** Entries shown follows **

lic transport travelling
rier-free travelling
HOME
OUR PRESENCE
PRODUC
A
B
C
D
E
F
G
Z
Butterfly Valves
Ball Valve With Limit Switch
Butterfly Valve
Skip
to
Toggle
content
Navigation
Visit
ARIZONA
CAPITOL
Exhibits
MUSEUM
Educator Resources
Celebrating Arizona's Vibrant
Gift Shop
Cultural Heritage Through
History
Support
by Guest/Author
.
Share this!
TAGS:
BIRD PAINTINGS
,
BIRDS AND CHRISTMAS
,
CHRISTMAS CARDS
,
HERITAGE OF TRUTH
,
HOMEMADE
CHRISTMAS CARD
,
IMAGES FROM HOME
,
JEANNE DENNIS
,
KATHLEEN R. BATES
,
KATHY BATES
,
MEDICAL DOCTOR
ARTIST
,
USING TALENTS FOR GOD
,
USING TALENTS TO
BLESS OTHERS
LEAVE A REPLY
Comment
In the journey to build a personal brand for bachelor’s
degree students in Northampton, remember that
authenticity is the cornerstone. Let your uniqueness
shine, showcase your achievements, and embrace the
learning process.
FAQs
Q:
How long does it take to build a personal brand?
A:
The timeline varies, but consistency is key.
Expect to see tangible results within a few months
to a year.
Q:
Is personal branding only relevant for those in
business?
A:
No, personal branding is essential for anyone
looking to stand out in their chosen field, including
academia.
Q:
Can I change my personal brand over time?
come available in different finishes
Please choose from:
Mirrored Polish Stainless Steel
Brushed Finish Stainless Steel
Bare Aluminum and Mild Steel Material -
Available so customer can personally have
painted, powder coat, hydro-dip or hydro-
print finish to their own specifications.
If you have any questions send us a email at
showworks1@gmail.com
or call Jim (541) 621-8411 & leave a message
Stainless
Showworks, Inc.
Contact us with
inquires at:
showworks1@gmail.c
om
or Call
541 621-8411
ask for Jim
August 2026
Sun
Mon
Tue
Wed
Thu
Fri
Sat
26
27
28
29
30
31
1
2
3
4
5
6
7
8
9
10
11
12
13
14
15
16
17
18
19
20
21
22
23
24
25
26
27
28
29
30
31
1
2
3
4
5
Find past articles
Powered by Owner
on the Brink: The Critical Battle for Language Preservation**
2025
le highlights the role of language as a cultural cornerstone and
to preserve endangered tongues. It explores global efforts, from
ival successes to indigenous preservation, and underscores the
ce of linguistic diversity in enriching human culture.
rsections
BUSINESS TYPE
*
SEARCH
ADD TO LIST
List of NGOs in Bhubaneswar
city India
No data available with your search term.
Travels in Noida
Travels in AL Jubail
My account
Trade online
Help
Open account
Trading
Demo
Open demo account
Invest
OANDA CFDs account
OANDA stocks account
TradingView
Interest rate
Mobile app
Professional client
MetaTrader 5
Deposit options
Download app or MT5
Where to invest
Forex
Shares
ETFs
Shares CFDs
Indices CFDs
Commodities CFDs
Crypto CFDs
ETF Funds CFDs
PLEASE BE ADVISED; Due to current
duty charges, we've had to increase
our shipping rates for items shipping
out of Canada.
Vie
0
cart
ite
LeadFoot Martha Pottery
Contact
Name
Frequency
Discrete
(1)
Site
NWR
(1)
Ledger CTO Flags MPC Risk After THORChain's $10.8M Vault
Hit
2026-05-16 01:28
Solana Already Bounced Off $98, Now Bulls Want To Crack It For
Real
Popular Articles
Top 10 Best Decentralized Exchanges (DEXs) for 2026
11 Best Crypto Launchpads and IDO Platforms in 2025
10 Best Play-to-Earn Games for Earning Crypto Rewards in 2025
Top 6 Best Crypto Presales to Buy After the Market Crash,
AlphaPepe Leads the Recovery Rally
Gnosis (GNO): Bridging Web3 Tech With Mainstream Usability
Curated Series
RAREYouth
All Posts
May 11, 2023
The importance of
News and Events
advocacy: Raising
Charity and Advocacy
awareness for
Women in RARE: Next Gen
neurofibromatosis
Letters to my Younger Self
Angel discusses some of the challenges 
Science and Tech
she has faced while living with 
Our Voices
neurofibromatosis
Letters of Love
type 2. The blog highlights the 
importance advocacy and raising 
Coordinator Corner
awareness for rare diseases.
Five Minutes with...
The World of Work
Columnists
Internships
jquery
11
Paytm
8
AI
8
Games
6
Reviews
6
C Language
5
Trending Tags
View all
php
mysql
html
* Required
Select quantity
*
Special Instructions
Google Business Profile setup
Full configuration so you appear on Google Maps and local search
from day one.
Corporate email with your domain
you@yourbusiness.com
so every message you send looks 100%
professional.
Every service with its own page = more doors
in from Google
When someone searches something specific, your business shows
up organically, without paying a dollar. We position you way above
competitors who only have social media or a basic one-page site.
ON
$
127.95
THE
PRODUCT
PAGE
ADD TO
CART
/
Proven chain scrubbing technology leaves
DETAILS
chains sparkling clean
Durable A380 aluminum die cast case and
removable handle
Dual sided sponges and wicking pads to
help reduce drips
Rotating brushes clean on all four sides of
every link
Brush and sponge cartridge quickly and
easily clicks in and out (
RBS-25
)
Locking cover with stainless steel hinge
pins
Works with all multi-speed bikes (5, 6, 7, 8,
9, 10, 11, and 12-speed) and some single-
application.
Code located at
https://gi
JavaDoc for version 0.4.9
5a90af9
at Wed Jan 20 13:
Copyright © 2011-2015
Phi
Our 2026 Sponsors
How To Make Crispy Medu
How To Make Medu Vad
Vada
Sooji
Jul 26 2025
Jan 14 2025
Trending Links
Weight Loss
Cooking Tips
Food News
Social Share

** End of Entries shown **

__The task__
Write out every line of text from each of the items above, word for word and in the same order.

__Response__
lic transport travelling
rier-free travelling
HOME
OUR PRESENCE
PRODUC
A
B
C
D
E
F
G
Z
Butterfly Valves
Ball Valve With Limit Switch
Butterfly Valve
Skip
to
Toggle
content
Navigation
Visit
ARIZONA
CAPITOL
Exhibits
MUSEUM
Educator Resources
Celebrating Arizona's Vibrant
Gift Shop
Cultural Heritage Through
History
Support
by Guest/Author
.
Share this!
TAGS:
BIRD PAINTINGS
,
BIRDS AND CHRISTMAS
,
CHRISTMAS CARDS
,
HERITAGE OF TRUTH
,
HOMEMADE
CHRISTMAS CARD
,
IMAGES FROM HOME
,
JEANNE DENNIS
,
KATHLEEN R. BATES
,
KATHY BATES
,
MEDICAL DOCTOR
ARTIST
,
USING TALENTS FOR GOD
,
USING TALENTS TO
BLESS OTHERS
LEAVE A REPLY
Comment
In the journey to build a personal brand for bachelor’s
degree students in Northampton, remember that
authenticity is the cornerstone. Let your uniqueness
shine, showcase your achievements, and embrace the
learning process.
FAQs
Q:
How long does it take to build a personal brand?
A:
The timeline varies, but consistency is key.
Expect to see tangible results within a few months
to a year.
Q:
Is personal branding only relevant for those in
business?
A:
No, personal branding is essential for anyone
looking to stand out in their chosen field, including
academia.
Q:
Can I change my personal brand over time?
come available in different finishes
Please choose from:
Mirrored Polish Stainless Steel
Brushed Finish Stainless Steel
Bare Aluminum and Mild Steel Material -
Available so customer can personally have
painted, powder coat, hydro-dip or hydro-
print finish to their own specifications.
If you have any questions send us a email at
showworks1@gmail.com
or call Jim (541) 621-8411 & leave a message
Stainless
Showworks, Inc.
Contact us with
inquires at:
showworks1@gmail.c
om
or Call
541 621-8411
ask for Jim
August 2026
Sun
Mon
Tue
Wed
Thu
Fri
Sat
26
27
28
29
30
31
1
2
3
4
5
6
7
8
9
10
11
12
13
14
15
16
17
18
19
20
21
22
23
24
25
26
27
28
29
30
31
1
2
3
4
5
Find past articles
Powered by Owner
on the Brink: The Critical Battle for Language Preservation**
2025
le highlights the role of language as a cultural cornerstone and
to preserve endangered tongues. It explores global efforts, from
ival successes to indigenous preservation, and underscores the
ce of linguistic diversity in enriching human culture.
rsections
BUSINESS TYPE
*
SEARCH
ADD TO LIST
List of NGOs in Bhubaneswar
city India
No data available with your search term.
Travels in Noida
Travels in AL Jubail
My account
Trade online
Help
Open account
Trading
Demo
Open demo account
Invest
OANDA CFDs account
OANDA stocks account
TradingView
Interest rate
Mobile app
Professional client
MetaTrader 5
Deposit options
Download app or MT5
Where to invest
Forex
Shares
ETFs
Shares CFDs
Indices CFDs
Commodities CFDs
Crypto CFDs
ETF Funds CFDs
PLEASE BE ADVISED; Due to current
duty charges, we've had to increase
our shipping rates for items shipping
out of Canada.
Vie
0
cart
ite
LeadFoot Martha Pottery
Contact
Name
Frequency
Discrete
(1)
Site
NWR
(1)
Ledger CTO Flags MPC Risk After THORChain's $10.8M Vault
Hit
2026-05-16 01:28
Solana Already Bounced Off $98, Now Bulls Want To Crack It For
Real
Popular Articles
Top 10 Best Decentralized Exchanges (DEXs) for 2026
11 Best Crypto Launchpads and IDO Platforms in 2025
10 Best Play-to-Earn Games for Earning Crypto Rewards in 2025
Top 6 Best Crypto Presales to Buy After the Market Crash,
AlphaPepe Leads the Recovery Rally
Gnosis (GNO): Bridging Web3 Tech With Mainstream Usability
Curated Series
RAREYouth
All Posts
May 11, 2023
The importance of
News and Events
advocacy: Raising
Charity and Advocacy
awareness for
Women in RARE: Next Gen
neurofibromatosis
Letters to my Younger Self
Angel discusses some of the challenges 
Science and Tech
she has faced while living with 
Our Voices
neurofibromatosis
Letters of Love
type 2. The blog highlights the 
importance advocacy and raising 
Coordinator Corner
awareness for rare diseases.
Five Minutes with...
The World of Work
Columnists
Internships
jquery
11
Paytm
8
AI
8
Games
6
Reviews
6
C Language
5
Trending Tags
View all
php
mysql
html
* Required
Select quantity
*
Special Instructions
Google Business Profile setup
Full configuration so you appear on Google Maps and local search
from day one.
Corporate email with your domain
you@yourbusiness.com
so every message you send looks 100%
professional.
Every service with its own page = more doors
in from Google
When someone searches something specific, your business shows
up organically, without paying a dollar. We position you way above
competitors who only have social media or a basic one-page site.
ON
$
127.95
THE
PRODUCT
PAGE
ADD TO
CART
/
Proven chain scrubbing technology leaves
DETAILS
chains sparkling clean
Durable A380 aluminum die cast case and
removable handle
Dual sided sponges and wicking pads to
help reduce drips
Rotating brushes clean on all four sides of
every link
Brush and sponge cartridge quickly and
easily clicks in and out (
RBS-25
)
Locking cover with stainless steel hinge
pins
Works with all multi-speed bikes (5, 6, 7, 8,
9, 10, 11, and 12-speed) and some single-
application.
Code located at
https://gi
JavaDoc for version 0.4.9
5a90af9
at Wed Jan 20 13:
Copyright © 2011-2015
Phi
Our 2026 Sponsors
How To Make Crispy Medu
How To Make Medu Vad
Vada
Sooji
Jul 26 2025
Jan 14 2025
Trending Links
Weight Loss
Cooking Tips
Food News
Social Share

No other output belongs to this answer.